4 Infinite Limits and Asymptotes

When f(x) grows without bound as x→a, we write lim(x→a) f(x) = ∞. This doesn't mean the limit "equals infinity" — infinity isn't a number — it means the function increases without bound.

Example: lim(x→0) 1/x² = ∞. As x approaches 0, 1/x² grows arbitrarily large. The line x=0 is a vertical asymptote.

Limits at infinity: lim(x→∞) f(x) = L means f(x) approaches L as x grows without bound. lim(x→∞) 1/x = 0. The x-axis (y=0) is a horizontal asymptote of y = 1/x.
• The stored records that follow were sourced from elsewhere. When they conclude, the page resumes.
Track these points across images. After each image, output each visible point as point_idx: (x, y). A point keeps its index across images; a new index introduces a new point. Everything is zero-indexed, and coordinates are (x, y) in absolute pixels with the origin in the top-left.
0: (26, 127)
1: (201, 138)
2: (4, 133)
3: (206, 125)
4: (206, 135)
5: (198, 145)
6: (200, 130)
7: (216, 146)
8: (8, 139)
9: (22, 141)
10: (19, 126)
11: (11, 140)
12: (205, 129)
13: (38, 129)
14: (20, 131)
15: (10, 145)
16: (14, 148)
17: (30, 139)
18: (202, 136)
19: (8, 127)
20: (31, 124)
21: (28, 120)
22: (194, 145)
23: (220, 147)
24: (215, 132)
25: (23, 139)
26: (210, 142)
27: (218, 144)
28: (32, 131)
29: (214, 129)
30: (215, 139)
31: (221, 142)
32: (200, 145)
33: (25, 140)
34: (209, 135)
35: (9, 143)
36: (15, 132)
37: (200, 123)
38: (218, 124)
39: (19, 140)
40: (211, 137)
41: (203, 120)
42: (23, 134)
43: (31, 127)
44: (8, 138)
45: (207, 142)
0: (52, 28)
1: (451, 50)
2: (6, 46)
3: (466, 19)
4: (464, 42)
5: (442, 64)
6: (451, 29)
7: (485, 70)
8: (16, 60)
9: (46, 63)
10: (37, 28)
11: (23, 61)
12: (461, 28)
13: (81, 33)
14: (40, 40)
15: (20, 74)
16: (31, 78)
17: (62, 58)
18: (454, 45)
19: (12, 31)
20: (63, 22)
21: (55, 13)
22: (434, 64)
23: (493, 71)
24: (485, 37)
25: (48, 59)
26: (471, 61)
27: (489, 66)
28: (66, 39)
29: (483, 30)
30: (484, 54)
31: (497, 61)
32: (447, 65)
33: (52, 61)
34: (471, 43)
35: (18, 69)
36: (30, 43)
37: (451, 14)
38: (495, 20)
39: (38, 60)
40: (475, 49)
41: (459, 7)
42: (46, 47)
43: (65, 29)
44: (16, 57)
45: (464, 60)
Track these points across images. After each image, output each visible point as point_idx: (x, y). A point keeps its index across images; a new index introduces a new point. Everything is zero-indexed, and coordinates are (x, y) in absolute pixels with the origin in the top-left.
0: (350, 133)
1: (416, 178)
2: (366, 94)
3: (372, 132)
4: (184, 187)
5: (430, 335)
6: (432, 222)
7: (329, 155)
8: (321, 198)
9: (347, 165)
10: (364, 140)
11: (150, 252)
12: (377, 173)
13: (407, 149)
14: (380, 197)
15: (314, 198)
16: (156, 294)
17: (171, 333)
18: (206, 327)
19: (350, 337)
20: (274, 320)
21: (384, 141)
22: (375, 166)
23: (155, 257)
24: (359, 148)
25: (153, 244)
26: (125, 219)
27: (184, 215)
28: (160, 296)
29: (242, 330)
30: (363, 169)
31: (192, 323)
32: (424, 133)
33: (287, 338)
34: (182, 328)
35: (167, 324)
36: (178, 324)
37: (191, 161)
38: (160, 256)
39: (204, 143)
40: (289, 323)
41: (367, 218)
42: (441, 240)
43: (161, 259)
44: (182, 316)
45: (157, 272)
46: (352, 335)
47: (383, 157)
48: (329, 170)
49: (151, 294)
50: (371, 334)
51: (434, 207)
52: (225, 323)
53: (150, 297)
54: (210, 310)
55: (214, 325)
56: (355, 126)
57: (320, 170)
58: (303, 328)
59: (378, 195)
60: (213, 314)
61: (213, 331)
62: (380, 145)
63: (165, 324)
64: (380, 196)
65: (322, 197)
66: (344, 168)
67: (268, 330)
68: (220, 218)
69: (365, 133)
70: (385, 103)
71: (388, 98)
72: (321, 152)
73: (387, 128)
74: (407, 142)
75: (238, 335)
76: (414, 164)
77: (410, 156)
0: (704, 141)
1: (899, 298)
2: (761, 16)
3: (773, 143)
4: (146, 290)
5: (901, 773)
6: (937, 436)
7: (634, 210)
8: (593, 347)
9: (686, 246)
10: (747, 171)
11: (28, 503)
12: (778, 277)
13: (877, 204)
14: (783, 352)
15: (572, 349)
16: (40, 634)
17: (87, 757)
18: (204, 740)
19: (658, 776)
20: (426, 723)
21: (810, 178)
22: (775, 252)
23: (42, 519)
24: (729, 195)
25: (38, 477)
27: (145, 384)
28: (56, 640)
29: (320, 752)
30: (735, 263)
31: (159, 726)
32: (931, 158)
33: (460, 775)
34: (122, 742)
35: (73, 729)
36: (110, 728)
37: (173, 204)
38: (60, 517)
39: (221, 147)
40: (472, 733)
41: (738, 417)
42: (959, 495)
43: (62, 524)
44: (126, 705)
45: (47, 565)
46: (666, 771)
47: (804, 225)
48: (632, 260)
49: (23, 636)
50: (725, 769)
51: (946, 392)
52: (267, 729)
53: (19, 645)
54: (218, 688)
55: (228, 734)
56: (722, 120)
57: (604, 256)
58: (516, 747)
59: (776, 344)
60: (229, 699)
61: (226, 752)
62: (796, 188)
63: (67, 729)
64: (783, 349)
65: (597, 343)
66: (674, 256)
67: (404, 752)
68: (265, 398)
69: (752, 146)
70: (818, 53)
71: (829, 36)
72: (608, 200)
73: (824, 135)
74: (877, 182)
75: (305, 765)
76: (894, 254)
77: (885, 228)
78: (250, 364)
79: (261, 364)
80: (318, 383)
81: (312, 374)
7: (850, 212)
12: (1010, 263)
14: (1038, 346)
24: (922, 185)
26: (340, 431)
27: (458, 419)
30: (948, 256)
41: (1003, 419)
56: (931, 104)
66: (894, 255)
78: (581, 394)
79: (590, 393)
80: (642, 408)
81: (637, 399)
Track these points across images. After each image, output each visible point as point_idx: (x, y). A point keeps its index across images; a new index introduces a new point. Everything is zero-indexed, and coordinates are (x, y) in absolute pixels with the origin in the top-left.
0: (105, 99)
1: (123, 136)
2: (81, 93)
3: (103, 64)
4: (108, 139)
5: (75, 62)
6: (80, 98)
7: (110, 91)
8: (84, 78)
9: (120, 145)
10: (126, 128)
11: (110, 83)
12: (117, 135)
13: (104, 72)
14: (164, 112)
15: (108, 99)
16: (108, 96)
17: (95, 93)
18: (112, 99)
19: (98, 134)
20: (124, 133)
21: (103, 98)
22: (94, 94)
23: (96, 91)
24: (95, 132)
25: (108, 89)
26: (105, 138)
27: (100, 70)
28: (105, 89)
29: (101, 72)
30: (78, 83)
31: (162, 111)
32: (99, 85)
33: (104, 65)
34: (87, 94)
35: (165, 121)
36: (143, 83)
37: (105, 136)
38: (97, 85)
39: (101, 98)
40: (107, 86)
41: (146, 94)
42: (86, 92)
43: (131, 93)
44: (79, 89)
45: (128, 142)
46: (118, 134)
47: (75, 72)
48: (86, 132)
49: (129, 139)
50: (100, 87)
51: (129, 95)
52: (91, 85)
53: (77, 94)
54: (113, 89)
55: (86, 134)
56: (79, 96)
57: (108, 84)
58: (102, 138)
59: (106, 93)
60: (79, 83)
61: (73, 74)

5 Why Limits Are the Foundation of Calculus

The derivative is defined as a limit: f'(x) = lim(h→0) [f(x+h) − f(x)] / h. This is the slope of the tangent line — the limit of the slope of a secant line as the two points get infinitely close. Without limits, derivatives cannot be defined.

The definite integral is also a limit: the limit of a sum of infinitely many infinitely thin rectangles under a curve. Without limits, integration cannot be defined.

Every theorem in calculus — the chain rule, the mean value theorem, Taylor series — rests on the concept of a limit. Understanding limits deeply makes every subsequent calculus topic easier to grasp.

Practice Problems

Find lim(x→2) (x² − 4)/(x − 2)
Factor: (x+2)(x−2)/(x−2) = x+2. As x→2: 4
Does lim(x→0) 1/x exist?
From the right: 1/x → +∞. From the left: 1/x → −∞. One-sided limits differ, so the limit does not exist.
Find lim(x→∞) (3x² + 1)/(x² − 5)
Divide top and bottom by x²: (3 + 1/x²)/(1 − 5/x²). As x→∞, 1/x²→0. Limit = 3/1 = 3.